OpenDevStack Quickstarters

Overview

Quickstarters are basically templates that help to start out with a component quickly. A quickstarter provides a specific technology, potentially with a framework setup already, such as Java with Springboot in the case of the be-java-springboot quickstarter. Compared to starting out from scratch, using a quickstarter typically helps by:

  • setting up a repository in Bitbucket with webhooks to trigger Jenkins builds

  • shipping a Jenkinsfile with a pipeline that builds and deploys the component (delegating most of the work to the shared library)

  • providing a basic test setup with xUnit reports and code coverage

  • integrating with SonarQube out-of-the-box (including code coverage report)

  • setting up OpenShift resources to build and run the component

  • creating a boilerplate application with one or more sample endpoints

Quickstarters are used from the Provisioning App, which allows to add a component to an existing project by running a quickstarter from the configured list of available quickstarters. This list can contain quickstarters from the official repository, ods-quickstarters, or from some other repository such as internally hosted ones in your Bitbucket instance.
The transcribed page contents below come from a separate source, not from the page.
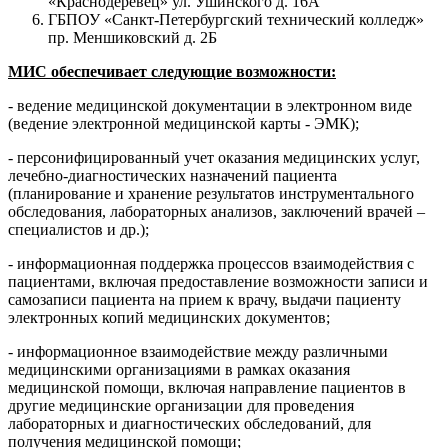
«Краснодеревец» ул. Ушинского д. 16А
ГБПОУ «Санкт-Петербургский технический колледж»
пр. Меншиковский д. 2Б
МИС обеспечивает следующие возможности:
- ведение медицинской документации в электронном виде
(ведение электронной медицинской карты - ЭМК);
- персонифицированный учет оказания медицинских услуг,
лечебно-диагностических назначений пациента
(планирование и хранение результатов инструментального
обследования, лабораторных анализов, заключений врачей –
специалистов и др.);
- информационная поддержка процессов взаимодействия с
пациентами, включая предоставление возможности записи и
самозаписи пациента на прием к врачу, выдачи пациенту
электронных копий медицинских документов;
- информационное взаимодействие между различными
медицинскими организациями в рамках оказания
медицинской помощи, включая направление пациентов в
другие медицинские организации для проведения
лабораторных и диагностических обследований, для
получения медицинской помощи;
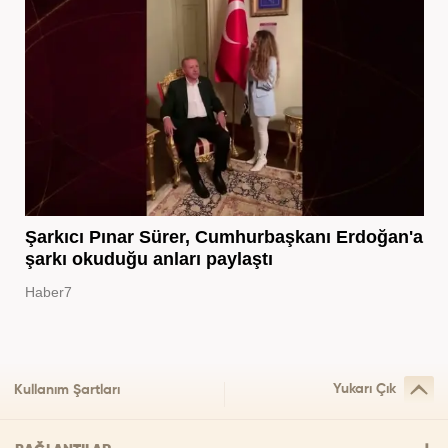
Şarkıcı Pınar Sürer, Cumhurbaşkanı Erdoğan'a
şarkı okuduğu anları paylaştı
Haber7
Yukarı Çık
Kullanım Şartları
Available, official quickstarters

Frontend Quickstarter

ODS Contribution Quickstarter

Next to those, there is a "blank" quickstarter (Docker/Plain) allowing to start from scratch, while still providing all the OCP resources / Jenkins / SonarQube conveniences.

Authoring quickstarters

As mentioned above, it is possible to supply your own quickstarters. Pleasee see the authoring quickstarters guide on how to make completely new quickstarters or how to adapt existing quickstarters to your needs.